From my analysis, I believe the following to be true at the time of this writing:

  • Vue search’s JS modules are slower to load than legacy search’s modules. This is likely because of a 10x increase (6.9 kB vs 69 kB) in payload size.
  • Vue search’s JS modules are slower to initialize than legacy search’s modules.
  • Vue search's JS handling of each ajax response is faster than legacy search. This is likely due to legacy search’s inefficient layout thrashing.
  • All of the metrics collected are influenced by network requests including whether they have been cached by the edge (e.g. Varnish).
  • The legacy search API usually has a faster network response for the queries “ab” and “abc”, but both have similar speeds for the query “a”. This might be related to the fact that the Vue search API must do more work than legacy search API to produce a response by needing to include thumbnails and descriptions.

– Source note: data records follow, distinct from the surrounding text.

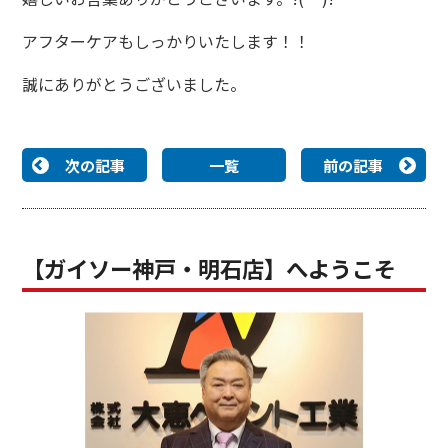
アフターケアもしっかりいたします！！
誠にありがとうございました。
次の記事
一覧
前の記事
【ガイソー神戸・明石店】へようこそ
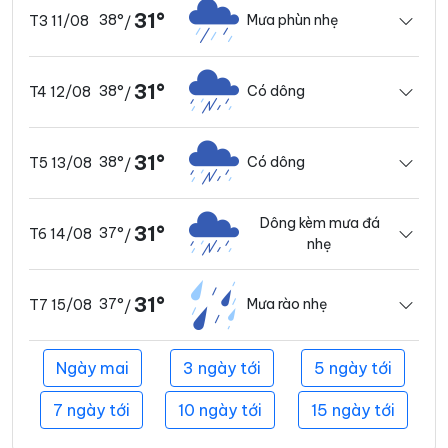
31°
38°
Mưa phùn nhẹ
T3 11/08
/
31°
38°
Có dông
T4 12/08
/
31°
38°
Có dông
T5 13/08
/
Dông kèm mưa đá
31°
37°
T6 14/08
/
nhẹ
31°
37°
Mưa rào nhẹ
T7 15/08
/
Ngày mai
3 ngày tới
5 ngày tới
7 ngày tới
10 ngày tới
15 ngày tới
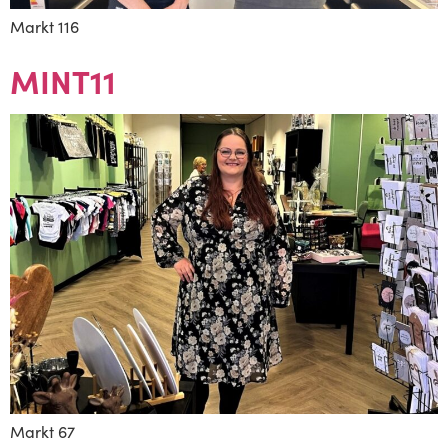
Markt 116
MINT11
Markt 67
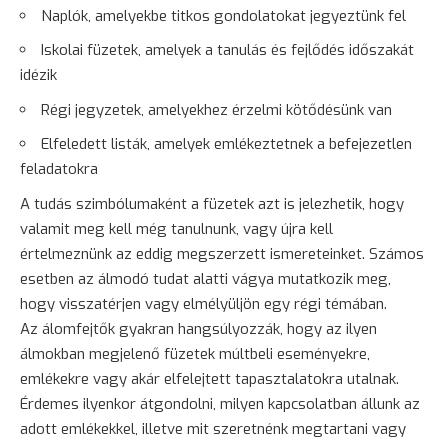
Naplók, amelyekbe titkos gondolatokat jegyeztünk fel
Iskolai füzetek, amelyek a tanulás és fejlődés időszakát
idézik
Régi jegyzetek, amelyekhez érzelmi kötődésünk van
Elfeledett listák, amelyek emlékeztetnek a befejezetlen
feladatokra
A tudás szimbólumaként a füzetek azt is jelezhetik, hogy
valamit meg kell még tanulnunk, vagy újra kell
értelmeznünk az eddig megszerzett ismereteinket. Számos
esetben az álmodó tudat alatti vágya mutatkozik meg,
hogy visszatérjen vagy elmélyüljön egy régi témában.
Az álomfejtők gyakran hangsúlyozzák, hogy az ilyen
álmokban megjelenő füzetek múltbeli eseményekre,
emlékekre vagy akár elfelejtett tapasztalatokra utalnak.
Érdemes ilyenkor átgondolni, milyen kapcsolatban állunk az
adott emlékekkel, illetve mit szeretnénk megtartani vagy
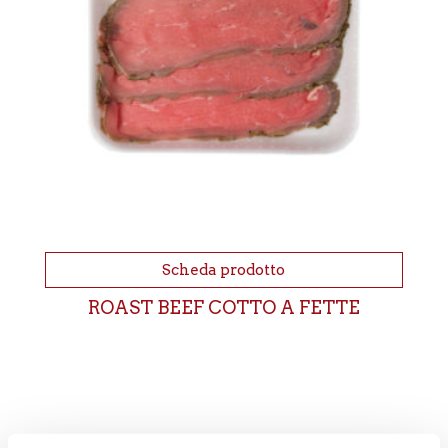
Scheda prodotto
ROAST BEEF COTTO A FETTE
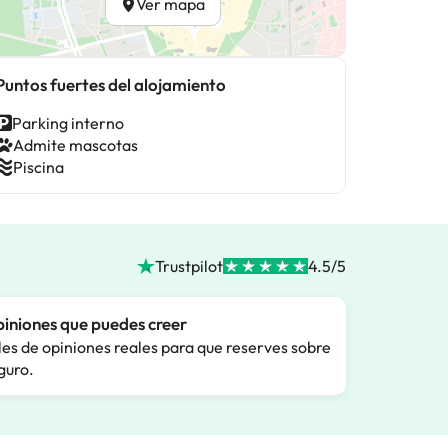
Ver mapa
Puntos fuertes del alojamiento
Parking interno
Admite mascotas
Piscina
Trustpilot
4.5/5
iniones que puedes creer
les de opiniones reales para que reserves sobre
guro.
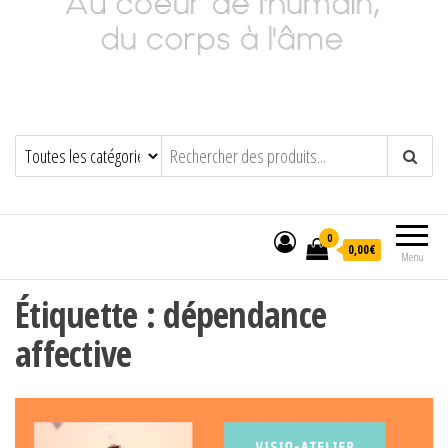
Adeline Philippot
Au cœur de l'humain, du corps à l'âme
0
0,00€
Menu
Étiquette :
dépendance
affective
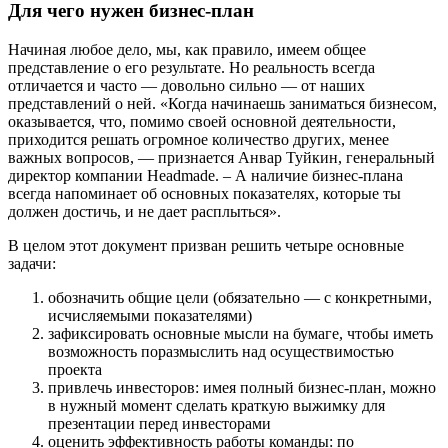
Для чего нужен бизнес-план
Начиная любое дело, мы, как правило, имеем общее
представление о его результате. Но реальность всегда
отличается и часто — довольно сильно — от наших
представлений о ней. «Когда начинаешь заниматься бизнесом,
оказывается, что, помимо своей основной деятельности,
приходится решать огромное количество других, менее
важных вопросов, — признается Анвар Туйкин, генеральный
директор компании Headmade. – А наличие бизнес-плана
всегда напоминает об основных показателях, которые ты
должен достичь, и не дает расплыться».
В целом этот документ призван решить четыре основные
задачи:
обозначить общие цели (обязательно — с конкретными,
исчисляемыми показателями)
зафиксировать основные мысли на бумаге, чтобы иметь
возможность поразмыслить над осуществимостью
проекта
привлечь инвесторов: имея полный бизнес-план, можно
в нужный момент сделать краткую выжимку для
презентации перед инвесторами
оценить эффективность работы команды: по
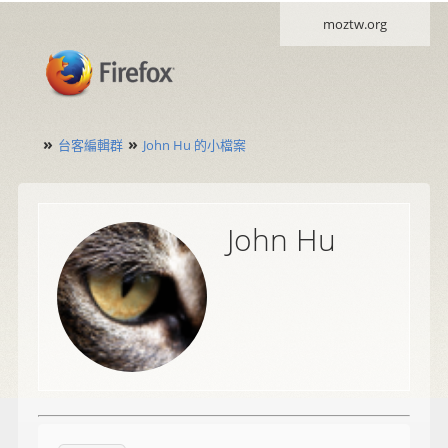
moztw.org
»
»
台客編輯群
John Hu 的小檔案
John Hu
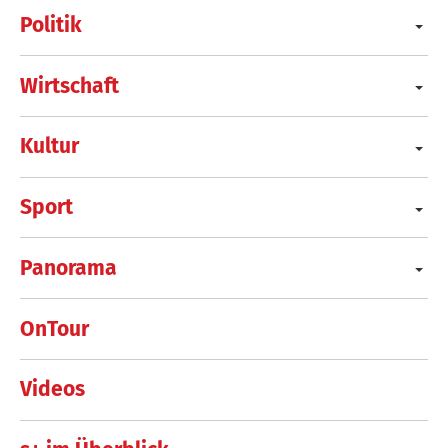
Politik
Wirtschaft
Kultur
Sport
Panorama
OnTour
Videos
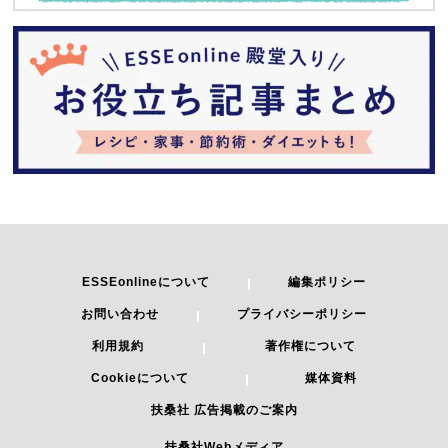
ESSEonlineについて
編集ポリシー
お問い合わせ
プライバシーポリシー
利用規約
著作権について
Cookieについて
媒体資料
扶桑社 広告掲載のご案内
扶桑社Webメディア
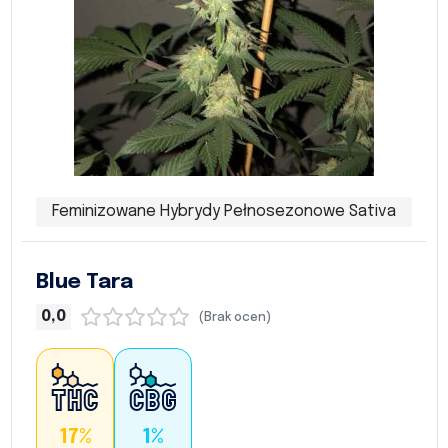
Feminizowane Hybrydy Pełnosezonowe Sativa
Blue Tara
0,0
(Brak ocen)
17%
1%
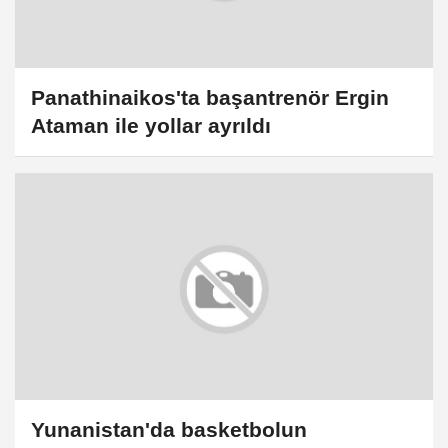
Panathinaikos'ta başantrenör Ergin
Ataman ile yollar ayrıldı
Yunanistan'da basketbolun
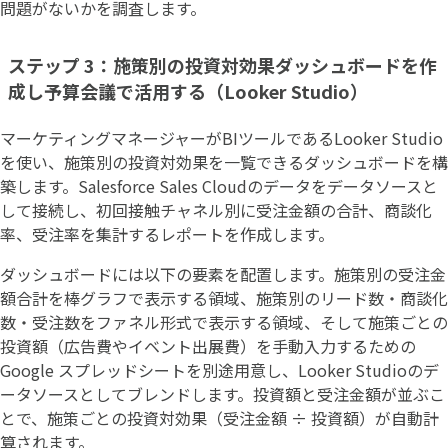
問題がないかを調査します。
ステップ 3：施策別の投資対効果ダッシュボードを作
成し予算会議で活用する（Looker Studio）
マーケティングマネージャーがBIツールであるLooker Studio
を使い、施策別の投資対効果を一覧できるダッシュボードを構
築します。Salesforce Sales Cloudのデータをデータソースと
して接続し、初回接触チャネル別に受注金額の合計、商談化
率、受注率を集計するレポートを作成します。
ダッシュボードには以下の要素を配置します。施策別の受注金
額合計を棒グラフで表示する領域、施策別のリード数・商談化
数・受注数をファネル形式で表示する領域、そして施策ごとの
投資額（広告費やイベント出展費）を手動入力するための
Google スプレッドシートを別途用意し、Looker Studioのデ
ータソースとしてブレンドします。投資額と受注金額が並ぶこ
とで、施策ごとの投資対効果（受注金額 ÷ 投資額）が自動計
算されます。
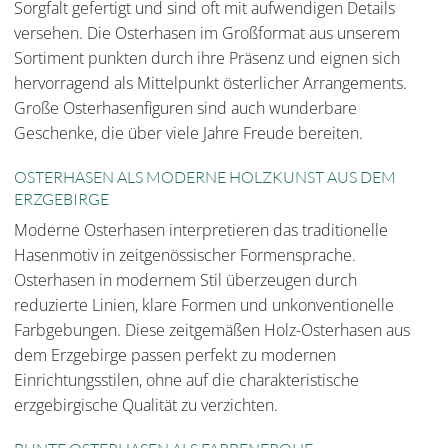
Sorgfalt gefertigt und sind oft mit aufwendigen Details
versehen. Die Osterhasen im Großformat aus unserem
Sortiment punkten durch ihre Präsenz und eignen sich
hervorragend als Mittelpunkt österlicher Arrangements.
Große Osterhasenfiguren sind auch wunderbare
Geschenke, die über viele Jahre Freude bereiten.
OSTERHASEN ALS MODERNE HOLZKUNST AUS DEM
ERZGEBIRGE
Moderne Osterhasen interpretieren das traditionelle
Hasenmotiv in zeitgenössischer Formensprache.
Osterhasen in modernem Stil überzeugen durch
reduzierte Linien, klare Formen und unkonventionelle
Farbgebungen. Diese zeitgemäßen Holz-Osterhasen aus
dem Erzgebirge passen perfekt zu modernen
Einrichtungsstilen, ohne auf die charakteristische
erzgebirgische Qualität zu verzichten.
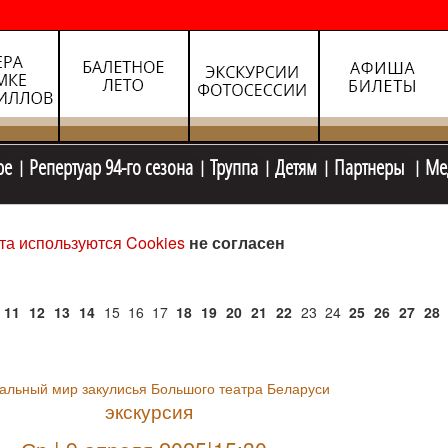
ре
Репертуар 94-го сезона
Труппа
Детям
Партнеры
Ме
та используются Cookies
не согласен
11
12
13
14
15
16
17
18
19
20
21
22
23
24
25
26
27
28
альный мир закулисья Большого театра Беларуси
экскурсия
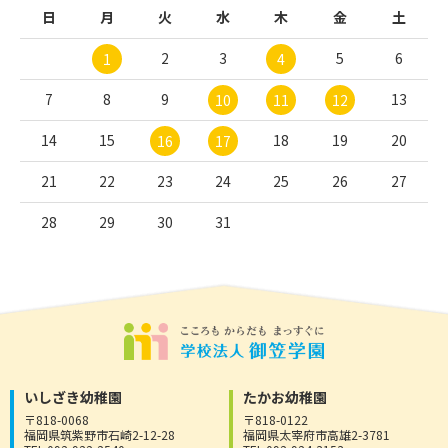
日
月
火
水
木
金
土
2
3
5
6
1
4
7
8
9
13
10
11
12
14
15
18
19
20
16
17
21
22
23
24
25
26
27
28
29
30
31
いしざき幼稚園
たかお幼稚園
〒818-0068
〒818-0122
福岡県筑紫野市石崎2-12-28
福岡県太宰府市高雄2-3781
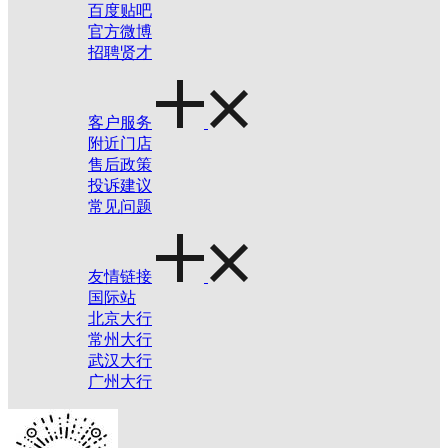
百度贴吧
官方微博
招聘贤才
客户服务
附近门店
售后政策
投诉建议
常见问题
友情链接
国际站
北京大行
常州大行
武汉大行
广州大行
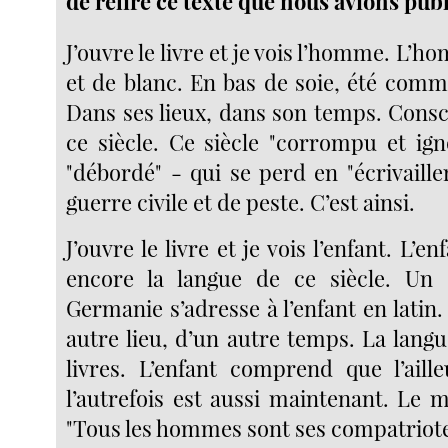
de relire ce texte que nous avions pub
J’ouvre le livre et je vois l’homme. L’h
et de blanc. En bas de soie, été comm
Dans ses lieux, dans son temps. Consci
ce siècle. Ce siècle "corrompu et ign
"débordé" - qui se perd en "écrivailler
guerre civile et de peste. C’est ainsi.
J’ouvre le livre et je vois l’enfant. L’e
encore la langue de ce siècle. Un
Germanie s’adresse à l’enfant en latin
autre lieu, d’un autre temps. La langu
livres. L’enfant comprend que l’aille
l’autrefois est aussi maintenant. Le 
"Tous les hommes sont ses compatriotes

  • Vue search is influenced by debounce time during the "Search Load Start To First Render" metric. Legacy search fires the request immediately if the input while the search modules are loading. We should be able to easily improve Vue search in this regard.

During this analysis, I looked at many performance timelines and data. You can take a closer look at the same data I observed by importing the timelines I saved in a repo. Let me know if you find anything interesting!